Although this constant negation isn't new to Johnson's work (it is even more expertly practiced in The Name of the World, 2000), the cumulative effect still gives one the sense of, well, the heebie-jeebies—a trademark, I think, of Johnson's work.
The way Johnson weaves beauty in with the heebie-jeebies is also uniquely his own. This beauty is apparent not only in the dreamlike scenes but in the language, which is consistent in providing deceptively simple yet often humorous phrases, both in dialogue and narration:
Grainier asked him, "Do you really know how that motor works inside of there?"
"I know everything." Heinz sputtered and fumed somewhat like an automobile himself, and said, "I'm God!"
Grainier thought about how to answer. Here seemed a conversation that could go no farther.
Or even in single sentence, as shown here during a date with his future wife:
He felt glorious and full of more blood than he was supposed to have in him.

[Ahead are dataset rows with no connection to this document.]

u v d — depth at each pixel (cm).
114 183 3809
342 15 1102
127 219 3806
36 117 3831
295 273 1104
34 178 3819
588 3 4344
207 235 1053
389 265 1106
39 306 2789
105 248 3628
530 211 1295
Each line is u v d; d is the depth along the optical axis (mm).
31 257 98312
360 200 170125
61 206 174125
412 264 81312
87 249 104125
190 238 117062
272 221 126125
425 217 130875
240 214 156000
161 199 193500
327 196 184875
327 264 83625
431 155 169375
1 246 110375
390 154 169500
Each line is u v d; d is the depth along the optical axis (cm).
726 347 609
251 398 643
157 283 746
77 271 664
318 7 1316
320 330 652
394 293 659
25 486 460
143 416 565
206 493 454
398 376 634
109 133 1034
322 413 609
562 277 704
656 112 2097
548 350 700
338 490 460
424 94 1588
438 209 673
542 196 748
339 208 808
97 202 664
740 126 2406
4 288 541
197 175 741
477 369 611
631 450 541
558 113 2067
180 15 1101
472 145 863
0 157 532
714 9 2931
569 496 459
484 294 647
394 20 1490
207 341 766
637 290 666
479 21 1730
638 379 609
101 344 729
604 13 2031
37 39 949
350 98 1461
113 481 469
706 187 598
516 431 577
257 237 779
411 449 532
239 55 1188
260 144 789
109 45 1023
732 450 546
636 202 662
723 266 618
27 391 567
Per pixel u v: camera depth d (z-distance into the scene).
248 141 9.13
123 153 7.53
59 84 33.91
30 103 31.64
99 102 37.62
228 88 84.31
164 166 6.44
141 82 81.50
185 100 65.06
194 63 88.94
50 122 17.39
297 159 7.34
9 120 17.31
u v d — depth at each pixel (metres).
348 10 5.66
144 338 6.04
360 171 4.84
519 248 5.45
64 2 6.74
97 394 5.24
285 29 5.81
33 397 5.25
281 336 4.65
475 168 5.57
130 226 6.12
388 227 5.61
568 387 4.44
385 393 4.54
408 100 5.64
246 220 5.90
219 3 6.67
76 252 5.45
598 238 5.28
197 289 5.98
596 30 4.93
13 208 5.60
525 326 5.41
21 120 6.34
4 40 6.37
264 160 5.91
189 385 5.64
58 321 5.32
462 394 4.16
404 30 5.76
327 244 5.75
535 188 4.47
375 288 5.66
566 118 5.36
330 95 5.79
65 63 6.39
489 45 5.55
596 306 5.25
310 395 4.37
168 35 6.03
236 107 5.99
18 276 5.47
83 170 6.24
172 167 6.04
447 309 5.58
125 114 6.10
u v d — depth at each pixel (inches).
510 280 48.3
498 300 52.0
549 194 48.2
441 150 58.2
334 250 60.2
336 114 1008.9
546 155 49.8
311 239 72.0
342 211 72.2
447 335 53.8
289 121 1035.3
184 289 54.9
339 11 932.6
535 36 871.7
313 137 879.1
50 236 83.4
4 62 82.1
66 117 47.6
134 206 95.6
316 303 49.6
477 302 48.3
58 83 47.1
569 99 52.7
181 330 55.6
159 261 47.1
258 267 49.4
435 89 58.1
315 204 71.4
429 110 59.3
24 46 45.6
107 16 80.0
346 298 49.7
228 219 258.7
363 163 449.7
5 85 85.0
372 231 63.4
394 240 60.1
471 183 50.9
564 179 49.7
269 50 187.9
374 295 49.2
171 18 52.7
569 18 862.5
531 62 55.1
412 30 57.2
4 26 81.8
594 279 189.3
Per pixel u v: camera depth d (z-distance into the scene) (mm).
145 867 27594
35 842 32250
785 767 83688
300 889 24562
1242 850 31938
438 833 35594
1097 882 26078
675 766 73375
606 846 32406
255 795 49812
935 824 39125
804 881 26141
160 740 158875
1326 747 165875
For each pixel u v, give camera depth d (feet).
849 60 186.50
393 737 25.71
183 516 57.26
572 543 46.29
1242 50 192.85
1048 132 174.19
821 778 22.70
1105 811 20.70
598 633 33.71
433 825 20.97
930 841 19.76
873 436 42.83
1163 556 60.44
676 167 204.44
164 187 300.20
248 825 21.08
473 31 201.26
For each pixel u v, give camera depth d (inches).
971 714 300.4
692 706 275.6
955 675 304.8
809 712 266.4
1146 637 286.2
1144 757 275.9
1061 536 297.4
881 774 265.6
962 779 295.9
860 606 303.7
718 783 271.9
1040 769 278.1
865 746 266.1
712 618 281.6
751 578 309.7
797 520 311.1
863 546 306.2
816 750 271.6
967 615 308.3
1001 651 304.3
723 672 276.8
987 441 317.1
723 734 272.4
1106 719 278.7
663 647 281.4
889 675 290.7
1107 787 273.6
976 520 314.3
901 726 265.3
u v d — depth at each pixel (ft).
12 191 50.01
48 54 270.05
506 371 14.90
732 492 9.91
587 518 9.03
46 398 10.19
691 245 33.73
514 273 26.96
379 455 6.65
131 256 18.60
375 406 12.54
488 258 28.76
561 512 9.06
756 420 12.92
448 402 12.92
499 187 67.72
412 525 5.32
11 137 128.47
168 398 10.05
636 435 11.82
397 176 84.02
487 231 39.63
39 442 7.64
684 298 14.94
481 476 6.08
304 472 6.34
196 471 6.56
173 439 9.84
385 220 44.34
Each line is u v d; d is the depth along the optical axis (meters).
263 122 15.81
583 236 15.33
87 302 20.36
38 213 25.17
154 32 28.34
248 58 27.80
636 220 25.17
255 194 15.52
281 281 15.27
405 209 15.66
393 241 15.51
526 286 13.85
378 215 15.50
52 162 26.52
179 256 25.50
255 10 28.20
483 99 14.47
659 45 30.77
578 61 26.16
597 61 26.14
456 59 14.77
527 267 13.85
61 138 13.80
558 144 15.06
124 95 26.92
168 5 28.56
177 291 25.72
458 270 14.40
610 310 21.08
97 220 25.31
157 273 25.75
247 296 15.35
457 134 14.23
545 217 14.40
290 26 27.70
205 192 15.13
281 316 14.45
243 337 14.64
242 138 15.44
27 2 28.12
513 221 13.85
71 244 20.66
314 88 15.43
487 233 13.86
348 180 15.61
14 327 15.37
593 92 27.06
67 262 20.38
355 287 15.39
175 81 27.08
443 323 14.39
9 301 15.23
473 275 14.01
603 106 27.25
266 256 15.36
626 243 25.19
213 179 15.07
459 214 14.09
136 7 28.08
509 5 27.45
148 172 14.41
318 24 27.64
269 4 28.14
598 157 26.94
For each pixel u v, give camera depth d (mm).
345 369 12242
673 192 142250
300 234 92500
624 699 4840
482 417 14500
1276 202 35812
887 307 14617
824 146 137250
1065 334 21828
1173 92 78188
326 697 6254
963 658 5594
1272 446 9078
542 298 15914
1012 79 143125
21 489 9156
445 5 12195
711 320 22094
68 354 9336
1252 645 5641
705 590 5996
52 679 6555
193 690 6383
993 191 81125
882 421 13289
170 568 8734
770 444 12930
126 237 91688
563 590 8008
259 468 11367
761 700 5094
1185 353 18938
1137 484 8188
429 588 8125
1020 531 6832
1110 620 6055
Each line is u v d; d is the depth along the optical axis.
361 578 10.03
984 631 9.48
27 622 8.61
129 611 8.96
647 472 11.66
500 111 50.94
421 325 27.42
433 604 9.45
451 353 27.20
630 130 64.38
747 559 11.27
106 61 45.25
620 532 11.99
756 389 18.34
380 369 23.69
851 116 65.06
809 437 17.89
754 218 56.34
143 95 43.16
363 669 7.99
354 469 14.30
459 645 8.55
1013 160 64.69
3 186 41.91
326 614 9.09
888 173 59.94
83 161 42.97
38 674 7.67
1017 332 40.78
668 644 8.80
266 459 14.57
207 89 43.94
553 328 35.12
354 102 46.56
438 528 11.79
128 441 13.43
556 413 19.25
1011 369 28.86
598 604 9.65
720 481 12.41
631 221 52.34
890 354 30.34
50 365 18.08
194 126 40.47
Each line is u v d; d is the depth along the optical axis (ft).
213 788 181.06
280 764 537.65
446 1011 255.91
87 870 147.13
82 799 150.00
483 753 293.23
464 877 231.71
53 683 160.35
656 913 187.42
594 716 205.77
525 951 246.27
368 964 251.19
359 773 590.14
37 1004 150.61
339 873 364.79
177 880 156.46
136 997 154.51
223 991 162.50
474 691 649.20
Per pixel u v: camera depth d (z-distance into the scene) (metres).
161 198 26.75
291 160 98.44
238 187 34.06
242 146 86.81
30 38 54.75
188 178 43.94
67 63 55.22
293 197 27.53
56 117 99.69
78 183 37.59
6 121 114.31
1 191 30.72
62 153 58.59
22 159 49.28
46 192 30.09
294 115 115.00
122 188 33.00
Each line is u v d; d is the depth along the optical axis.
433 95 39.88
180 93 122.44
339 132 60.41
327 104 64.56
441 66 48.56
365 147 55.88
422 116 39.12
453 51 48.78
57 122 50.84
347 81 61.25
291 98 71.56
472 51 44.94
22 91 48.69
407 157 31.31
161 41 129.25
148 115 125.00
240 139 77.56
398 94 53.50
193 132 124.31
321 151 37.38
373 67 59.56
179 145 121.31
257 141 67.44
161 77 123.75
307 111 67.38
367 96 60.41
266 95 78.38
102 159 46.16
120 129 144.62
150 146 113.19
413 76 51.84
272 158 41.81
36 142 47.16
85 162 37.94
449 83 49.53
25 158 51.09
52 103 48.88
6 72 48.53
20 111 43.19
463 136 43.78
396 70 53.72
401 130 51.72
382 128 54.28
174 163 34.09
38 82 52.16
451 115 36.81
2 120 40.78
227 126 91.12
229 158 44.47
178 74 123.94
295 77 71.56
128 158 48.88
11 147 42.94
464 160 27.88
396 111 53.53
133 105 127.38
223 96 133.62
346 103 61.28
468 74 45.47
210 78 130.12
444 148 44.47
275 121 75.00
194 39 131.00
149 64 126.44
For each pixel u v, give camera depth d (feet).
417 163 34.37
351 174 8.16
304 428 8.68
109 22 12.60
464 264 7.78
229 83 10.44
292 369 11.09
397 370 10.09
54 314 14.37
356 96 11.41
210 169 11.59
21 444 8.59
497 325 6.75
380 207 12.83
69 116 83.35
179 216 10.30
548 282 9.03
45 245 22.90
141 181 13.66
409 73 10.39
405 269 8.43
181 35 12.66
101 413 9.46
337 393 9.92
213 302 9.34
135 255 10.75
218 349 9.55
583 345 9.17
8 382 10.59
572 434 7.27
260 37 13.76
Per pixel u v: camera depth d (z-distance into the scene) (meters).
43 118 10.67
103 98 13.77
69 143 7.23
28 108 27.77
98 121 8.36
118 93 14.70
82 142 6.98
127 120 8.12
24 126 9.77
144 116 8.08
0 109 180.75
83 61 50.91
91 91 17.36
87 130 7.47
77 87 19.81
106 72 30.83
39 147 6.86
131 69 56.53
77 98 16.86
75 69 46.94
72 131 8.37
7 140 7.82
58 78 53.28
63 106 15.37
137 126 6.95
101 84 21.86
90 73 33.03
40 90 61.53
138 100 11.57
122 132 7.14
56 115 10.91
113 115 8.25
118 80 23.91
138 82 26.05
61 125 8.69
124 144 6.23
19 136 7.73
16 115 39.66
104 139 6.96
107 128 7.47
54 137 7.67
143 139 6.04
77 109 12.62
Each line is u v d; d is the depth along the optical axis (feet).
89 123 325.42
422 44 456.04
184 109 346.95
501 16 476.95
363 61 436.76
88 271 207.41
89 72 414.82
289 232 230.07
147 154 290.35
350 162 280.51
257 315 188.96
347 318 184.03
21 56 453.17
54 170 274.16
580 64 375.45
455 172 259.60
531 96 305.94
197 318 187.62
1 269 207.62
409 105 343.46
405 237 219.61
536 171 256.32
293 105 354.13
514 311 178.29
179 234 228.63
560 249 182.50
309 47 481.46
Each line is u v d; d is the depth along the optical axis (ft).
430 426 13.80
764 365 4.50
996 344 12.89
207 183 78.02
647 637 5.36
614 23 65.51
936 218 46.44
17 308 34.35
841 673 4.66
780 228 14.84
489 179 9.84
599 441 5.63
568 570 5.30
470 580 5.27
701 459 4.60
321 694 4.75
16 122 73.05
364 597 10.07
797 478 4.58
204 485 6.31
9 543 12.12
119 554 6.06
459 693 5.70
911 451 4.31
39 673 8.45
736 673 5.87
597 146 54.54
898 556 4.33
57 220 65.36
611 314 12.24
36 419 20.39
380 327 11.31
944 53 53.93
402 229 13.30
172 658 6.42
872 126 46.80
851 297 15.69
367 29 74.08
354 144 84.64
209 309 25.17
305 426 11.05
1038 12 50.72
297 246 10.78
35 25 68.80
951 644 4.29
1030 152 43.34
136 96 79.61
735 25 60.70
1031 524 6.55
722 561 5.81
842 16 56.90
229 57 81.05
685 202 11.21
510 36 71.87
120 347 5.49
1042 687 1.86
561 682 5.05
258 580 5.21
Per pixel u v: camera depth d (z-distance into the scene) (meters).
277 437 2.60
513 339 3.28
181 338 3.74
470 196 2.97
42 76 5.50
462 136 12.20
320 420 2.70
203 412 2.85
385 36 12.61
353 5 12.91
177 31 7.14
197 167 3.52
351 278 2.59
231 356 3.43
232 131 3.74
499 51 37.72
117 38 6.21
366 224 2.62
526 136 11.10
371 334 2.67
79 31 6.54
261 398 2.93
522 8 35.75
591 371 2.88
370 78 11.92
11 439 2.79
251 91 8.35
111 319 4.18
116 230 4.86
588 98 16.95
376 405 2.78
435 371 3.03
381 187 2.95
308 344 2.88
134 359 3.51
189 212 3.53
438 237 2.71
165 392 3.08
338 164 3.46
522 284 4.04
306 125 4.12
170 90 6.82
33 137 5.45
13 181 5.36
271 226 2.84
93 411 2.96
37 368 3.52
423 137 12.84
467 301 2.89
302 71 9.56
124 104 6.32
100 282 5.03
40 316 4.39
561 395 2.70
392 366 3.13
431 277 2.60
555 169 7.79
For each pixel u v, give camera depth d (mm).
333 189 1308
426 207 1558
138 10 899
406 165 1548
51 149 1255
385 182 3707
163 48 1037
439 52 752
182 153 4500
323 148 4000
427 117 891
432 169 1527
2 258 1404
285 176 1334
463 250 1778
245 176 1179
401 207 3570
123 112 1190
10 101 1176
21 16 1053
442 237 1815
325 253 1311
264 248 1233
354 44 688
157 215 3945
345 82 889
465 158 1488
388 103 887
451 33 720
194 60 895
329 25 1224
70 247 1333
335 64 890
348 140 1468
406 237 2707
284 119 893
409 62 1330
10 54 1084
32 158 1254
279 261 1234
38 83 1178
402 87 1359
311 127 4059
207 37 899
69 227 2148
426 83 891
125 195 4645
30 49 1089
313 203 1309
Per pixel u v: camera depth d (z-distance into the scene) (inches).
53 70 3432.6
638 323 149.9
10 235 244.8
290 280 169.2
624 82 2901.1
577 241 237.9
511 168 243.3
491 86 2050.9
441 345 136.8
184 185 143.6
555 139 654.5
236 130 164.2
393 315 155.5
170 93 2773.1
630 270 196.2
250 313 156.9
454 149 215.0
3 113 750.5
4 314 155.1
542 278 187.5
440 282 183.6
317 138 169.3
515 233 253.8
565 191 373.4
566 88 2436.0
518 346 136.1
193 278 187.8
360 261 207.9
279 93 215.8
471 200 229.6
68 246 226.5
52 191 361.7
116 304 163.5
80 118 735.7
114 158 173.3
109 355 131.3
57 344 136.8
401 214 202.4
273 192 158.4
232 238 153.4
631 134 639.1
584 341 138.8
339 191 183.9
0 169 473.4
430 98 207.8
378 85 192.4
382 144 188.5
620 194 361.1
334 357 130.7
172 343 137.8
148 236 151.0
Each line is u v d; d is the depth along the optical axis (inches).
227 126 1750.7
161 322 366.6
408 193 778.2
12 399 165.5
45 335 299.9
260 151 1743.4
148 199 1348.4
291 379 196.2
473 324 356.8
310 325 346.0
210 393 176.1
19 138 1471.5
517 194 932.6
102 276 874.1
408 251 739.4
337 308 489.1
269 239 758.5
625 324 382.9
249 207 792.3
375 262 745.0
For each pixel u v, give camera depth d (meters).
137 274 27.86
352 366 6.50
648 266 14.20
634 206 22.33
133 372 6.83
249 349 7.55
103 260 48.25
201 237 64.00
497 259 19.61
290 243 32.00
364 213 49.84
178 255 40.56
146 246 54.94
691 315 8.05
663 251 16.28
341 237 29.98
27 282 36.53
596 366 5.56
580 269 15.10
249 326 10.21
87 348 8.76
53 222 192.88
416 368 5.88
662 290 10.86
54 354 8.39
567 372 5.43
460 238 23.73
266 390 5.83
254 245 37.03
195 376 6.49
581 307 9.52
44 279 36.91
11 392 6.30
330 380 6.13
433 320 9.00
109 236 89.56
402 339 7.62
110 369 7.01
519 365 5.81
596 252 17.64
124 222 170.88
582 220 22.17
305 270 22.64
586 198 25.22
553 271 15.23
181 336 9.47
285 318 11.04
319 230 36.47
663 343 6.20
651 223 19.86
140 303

The novella's beauty offsets its oddity and vice versa, and mixes them together to create a narrative style that consistently holds the reader in suspense, wondering what will occur next.
Train Dreams originally appeared in The Paris Review where it won the 2002 Aga Khan Prize for Fiction, and again in the O. Henry Prize Stories anthology, but has finally been published separately giving it the attention it deserves. Reading this poignant novella is thrilling, spontaneous, filled with goose bumps, danger, and surprise. Catch this train and see for yourself where it leads.
Scott Hinkle received his B.A. in English from University of Nevada Las Vegas; he's now an MFA candidate in the Creative Writing Program at San Jose State University.